Candyman movie review - Aussieboyreviews


For older teens, 2021’s Candyman is bloody and creepy horror entertainment. It’s also nearly better than the original slasher featuring the urban legend, but it’s quite political.


A decade after the last of the Cabrini towers were torn down, Anthony and his partner move to the now gentrified Cabrini. A chance encounter with an old-timer exposes Anthony to the true story behind Candyman. He unknowingly opens a door that unleashes a terrifying wave of violence.

Movie Images

Movie details

Director: Nia DaCosta
Cast: Yahya Abdul-Mateen II, Teyonah Parris, Nathan Stewart-Jarrett, Colman Domingo, Kyle Kaminsky, Vanessa Williams, Tony Todd
Writer: Jordan Peele, Win Rosenfeld, Nia DaCosta
Release Date (Australia): 26 August 2021
Runtime: 91 minutes/1h 31m
Genre: Horror, Thriller
Country: USA, Australia
Language: English

CONTENT GUIDE (warning: May contain spoilers)

Themes (MA15+)

The film features horror themes, a brief suicide scene and references to racial discrimination.

Violence (MA15+)

The film contains scenes in which people are attacked with a large hook and stabbed, accompanied by large blood sprays and injury detail.

Coarse Language (M)

The film contains use of the word “f**k”, in addition to uses of “s**t”, “**shole”, “bitch”, “damn” and “hell”.

Drug Use (PG)

A woman is briefly viewed smoking a marijuana joint.

Sex (M)

The film includes multiple verbal sex references.

mpaa rating

R (for bloody horror violence, and language including some sexual references)

Aussie boy's thoughts

When the focus switches from the nonessential political concepts to the underdone horror material, at least the appearance of the Candyman is actually creepy. However, this update to the classic franchise will mainly dissatisfy and disappoint the truthful fans.

What audiences appreciated about 1992’s Candyman was the psychological eeriness and the clever design. The new Candyman is very creepy and well-crafted, but lacks the amount of suspension and is more political than terrifying. The original was also fearless when it came to depicting gruesome slashings, whereas there’s only a few moments of bloody carnage here, with most of the excitement left unrevealed.

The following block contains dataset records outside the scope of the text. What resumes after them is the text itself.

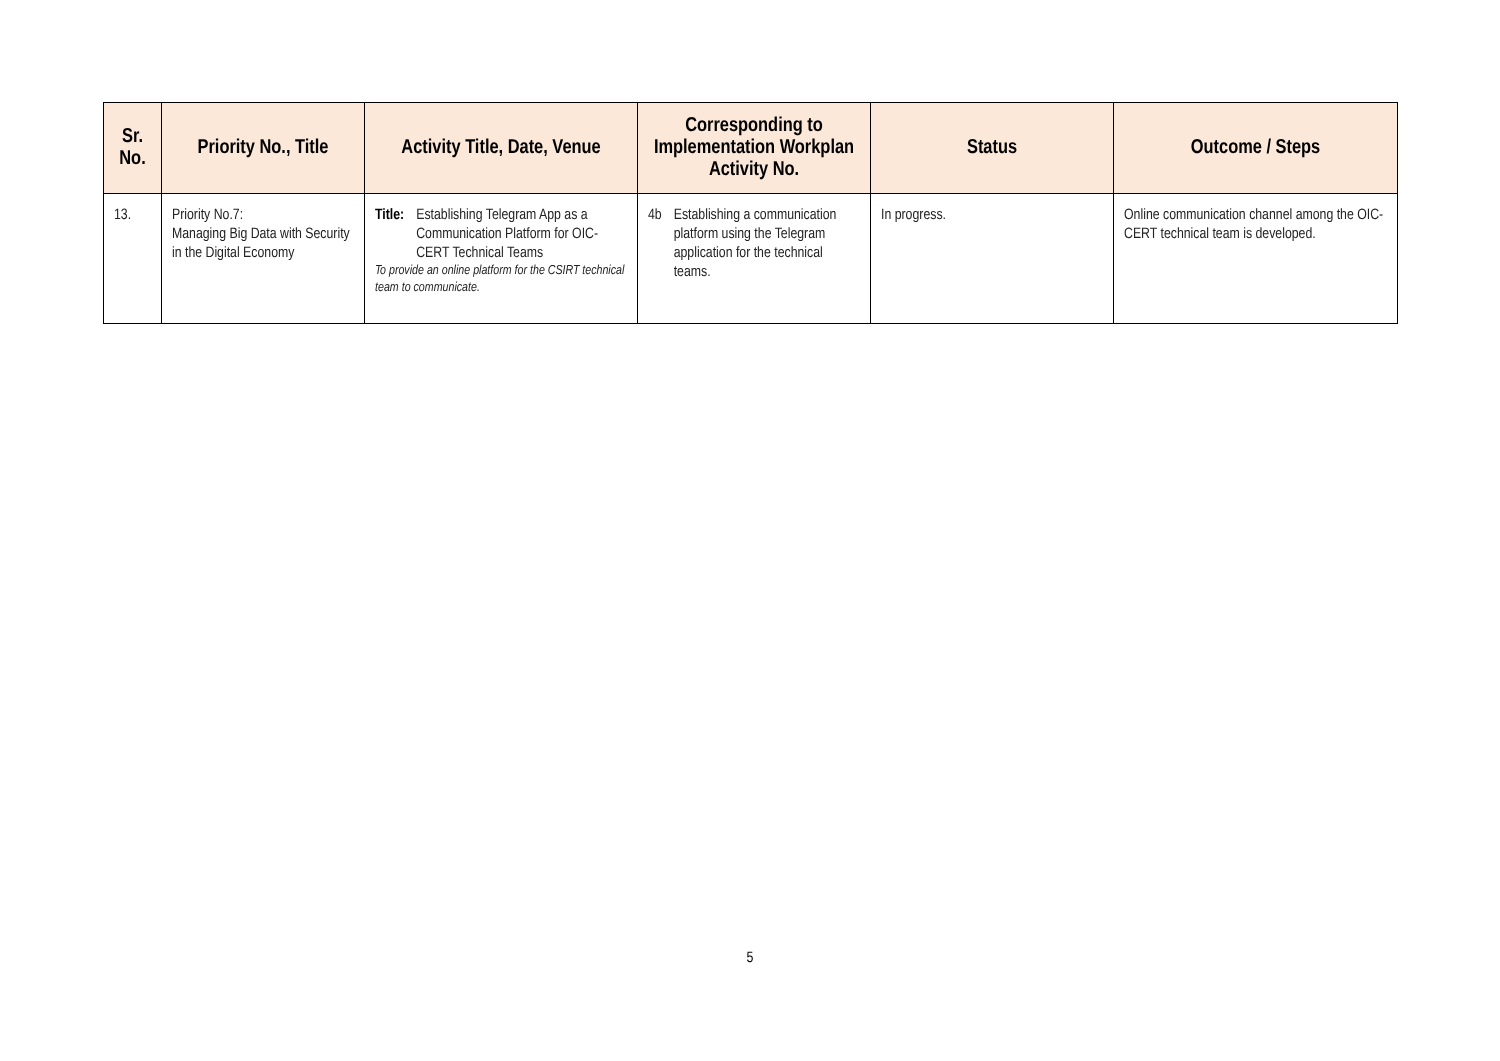| Sr. No. | Priority No., Title | Activity Title, Date, Venue | Corresponding to Implementation Workplan Activity No. | Status | Outcome / Steps |
| --- | --- | --- | --- | --- | --- |
| 13. | Priority No.7: Managing Big Data with Security in the Digital Economy | Title: Establishing Telegram App as a Communication Platform for OIC-CERT Technical Teams To provide an online platform for the CSIRT technical team to communicate. | 4b Establishing a communication platform using the Telegram application for the technical teams. | In progress. | Online communication channel among the OIC-CERT technical team is developed. |
5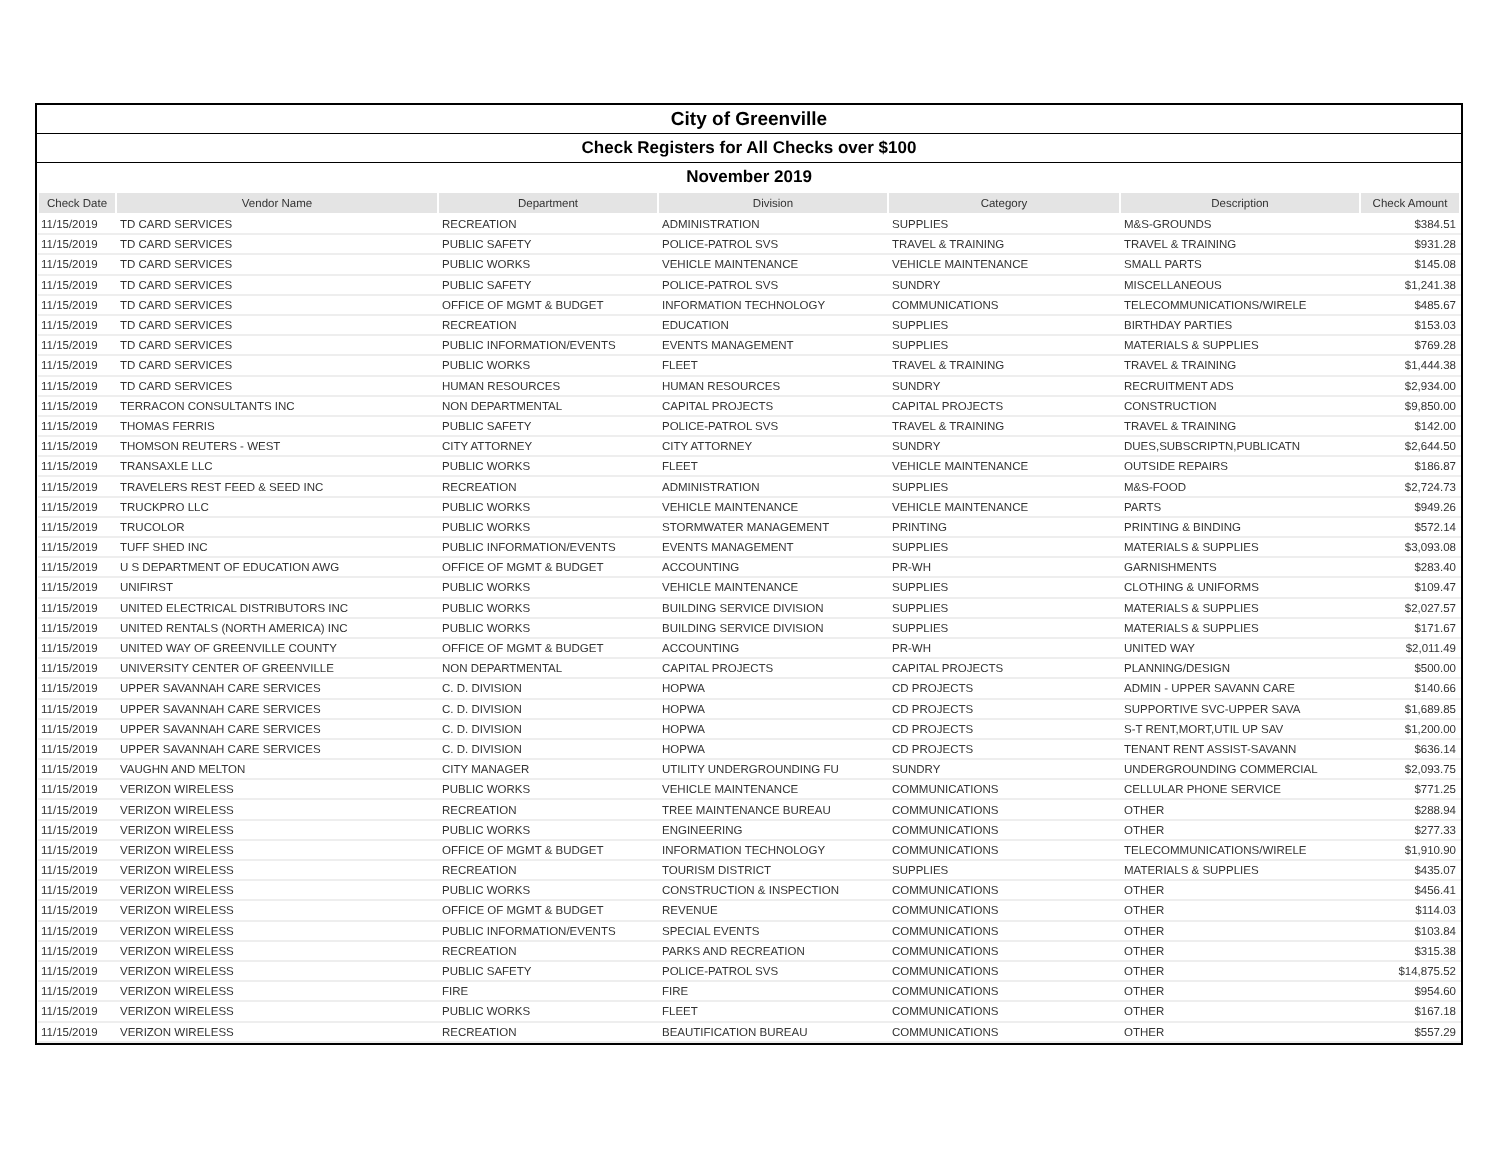City of Greenville
Check Registers for All Checks over $100
November 2019
| Check Date | Vendor Name | Department | Division | Category | Description | Check Amount |
| --- | --- | --- | --- | --- | --- | --- |
| 11/15/2019 | TD CARD SERVICES | RECREATION | ADMINISTRATION | SUPPLIES | M&S-GROUNDS | $384.51 |
| 11/15/2019 | TD CARD SERVICES | PUBLIC SAFETY | POLICE-PATROL SVS | TRAVEL & TRAINING | TRAVEL & TRAINING | $931.28 |
| 11/15/2019 | TD CARD SERVICES | PUBLIC WORKS | VEHICLE MAINTENANCE | VEHICLE MAINTENANCE | SMALL PARTS | $145.08 |
| 11/15/2019 | TD CARD SERVICES | PUBLIC SAFETY | POLICE-PATROL SVS | SUNDRY | MISCELLANEOUS | $1,241.38 |
| 11/15/2019 | TD CARD SERVICES | OFFICE OF MGMT & BUDGET | INFORMATION TECHNOLOGY | COMMUNICATIONS | TELECOMMUNICATIONS/WIRELE | $485.67 |
| 11/15/2019 | TD CARD SERVICES | RECREATION | EDUCATION | SUPPLIES | BIRTHDAY PARTIES | $153.03 |
| 11/15/2019 | TD CARD SERVICES | PUBLIC INFORMATION/EVENTS | EVENTS MANAGEMENT | SUPPLIES | MATERIALS & SUPPLIES | $769.28 |
| 11/15/2019 | TD CARD SERVICES | PUBLIC WORKS | FLEET | TRAVEL & TRAINING | TRAVEL & TRAINING | $1,444.38 |
| 11/15/2019 | TD CARD SERVICES | HUMAN RESOURCES | HUMAN RESOURCES | SUNDRY | RECRUITMENT ADS | $2,934.00 |
| 11/15/2019 | TERRACON CONSULTANTS INC | NON DEPARTMENTAL | CAPITAL PROJECTS | CAPITAL PROJECTS | CONSTRUCTION | $9,850.00 |
| 11/15/2019 | THOMAS FERRIS | PUBLIC SAFETY | POLICE-PATROL SVS | TRAVEL & TRAINING | TRAVEL & TRAINING | $142.00 |
| 11/15/2019 | THOMSON REUTERS - WEST | CITY ATTORNEY | CITY ATTORNEY | SUNDRY | DUES,SUBSCRIPTN,PUBLICATN | $2,644.50 |
| 11/15/2019 | TRANSAXLE LLC | PUBLIC WORKS | FLEET | VEHICLE MAINTENANCE | OUTSIDE REPAIRS | $186.87 |
| 11/15/2019 | TRAVELERS REST FEED & SEED INC | RECREATION | ADMINISTRATION | SUPPLIES | M&S-FOOD | $2,724.73 |
| 11/15/2019 | TRUCKPRO LLC | PUBLIC WORKS | VEHICLE MAINTENANCE | VEHICLE MAINTENANCE | PARTS | $949.26 |
| 11/15/2019 | TRUCOLOR | PUBLIC WORKS | STORMWATER MANAGEMENT | PRINTING | PRINTING & BINDING | $572.14 |
| 11/15/2019 | TUFF SHED INC | PUBLIC INFORMATION/EVENTS | EVENTS MANAGEMENT | SUPPLIES | MATERIALS & SUPPLIES | $3,093.08 |
| 11/15/2019 | U S DEPARTMENT OF EDUCATION AWG | OFFICE OF MGMT & BUDGET | ACCOUNTING | PR-WH | GARNISHMENTS | $283.40 |
| 11/15/2019 | UNIFIRST | PUBLIC WORKS | VEHICLE MAINTENANCE | SUPPLIES | CLOTHING & UNIFORMS | $109.47 |
| 11/15/2019 | UNITED ELECTRICAL DISTRIBUTORS INC | PUBLIC WORKS | BUILDING SERVICE DIVISION | SUPPLIES | MATERIALS & SUPPLIES | $2,027.57 |
| 11/15/2019 | UNITED RENTALS (NORTH AMERICA) INC | PUBLIC WORKS | BUILDING SERVICE DIVISION | SUPPLIES | MATERIALS & SUPPLIES | $171.67 |
| 11/15/2019 | UNITED WAY OF GREENVILLE COUNTY | OFFICE OF MGMT & BUDGET | ACCOUNTING | PR-WH | UNITED WAY | $2,011.49 |
| 11/15/2019 | UNIVERSITY CENTER OF GREENVILLE | NON DEPARTMENTAL | CAPITAL PROJECTS | CAPITAL PROJECTS | PLANNING/DESIGN | $500.00 |
| 11/15/2019 | UPPER SAVANNAH CARE SERVICES | C. D. DIVISION | HOPWA | CD PROJECTS | ADMIN - UPPER SAVANN CARE | $140.66 |
| 11/15/2019 | UPPER SAVANNAH CARE SERVICES | C. D. DIVISION | HOPWA | CD PROJECTS | SUPPORTIVE SVC-UPPER SAVA | $1,689.85 |
| 11/15/2019 | UPPER SAVANNAH CARE SERVICES | C. D. DIVISION | HOPWA | CD PROJECTS | S-T RENT,MORT,UTIL UP SAV | $1,200.00 |
| 11/15/2019 | UPPER SAVANNAH CARE SERVICES | C. D. DIVISION | HOPWA | CD PROJECTS | TENANT RENT ASSIST-SAVANN | $636.14 |
| 11/15/2019 | VAUGHN AND MELTON | CITY MANAGER | UTILITY UNDERGROUNDING FU | SUNDRY | UNDERGROUNDING COMMERCIAL | $2,093.75 |
| 11/15/2019 | VERIZON WIRELESS | PUBLIC WORKS | VEHICLE MAINTENANCE | COMMUNICATIONS | CELLULAR PHONE SERVICE | $771.25 |
| 11/15/2019 | VERIZON WIRELESS | RECREATION | TREE MAINTENANCE BUREAU | COMMUNICATIONS | OTHER | $288.94 |
| 11/15/2019 | VERIZON WIRELESS | PUBLIC WORKS | ENGINEERING | COMMUNICATIONS | OTHER | $277.33 |
| 11/15/2019 | VERIZON WIRELESS | OFFICE OF MGMT & BUDGET | INFORMATION TECHNOLOGY | COMMUNICATIONS | TELECOMMUNICATIONS/WIRELE | $1,910.90 |
| 11/15/2019 | VERIZON WIRELESS | RECREATION | TOURISM DISTRICT | SUPPLIES | MATERIALS & SUPPLIES | $435.07 |
| 11/15/2019 | VERIZON WIRELESS | PUBLIC WORKS | CONSTRUCTION & INSPECTION | COMMUNICATIONS | OTHER | $456.41 |
| 11/15/2019 | VERIZON WIRELESS | OFFICE OF MGMT & BUDGET | REVENUE | COMMUNICATIONS | OTHER | $114.03 |
| 11/15/2019 | VERIZON WIRELESS | PUBLIC INFORMATION/EVENTS | SPECIAL EVENTS | COMMUNICATIONS | OTHER | $103.84 |
| 11/15/2019 | VERIZON WIRELESS | RECREATION | PARKS AND RECREATION | COMMUNICATIONS | OTHER | $315.38 |
| 11/15/2019 | VERIZON WIRELESS | PUBLIC SAFETY | POLICE-PATROL SVS | COMMUNICATIONS | OTHER | $14,875.52 |
| 11/15/2019 | VERIZON WIRELESS | FIRE | FIRE | COMMUNICATIONS | OTHER | $954.60 |
| 11/15/2019 | VERIZON WIRELESS | PUBLIC WORKS | FLEET | COMMUNICATIONS | OTHER | $167.18 |
| 11/15/2019 | VERIZON WIRELESS | RECREATION | BEAUTIFICATION BUREAU | COMMUNICATIONS | OTHER | $557.29 |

The suspenseful climax is also surprisingly very hurried, meaning that there’s been a lot of changes between the original classic. However, it’s mostly fans that’ll hate the new design. Others will absolutely love it! It’s much creepier, faster and memorable, plus the cast’s work is acceptable. Nia DaCosta’s role of direction was also very smart. The new Candyman’s real energy would rely on a better script and some additional onscreen terror.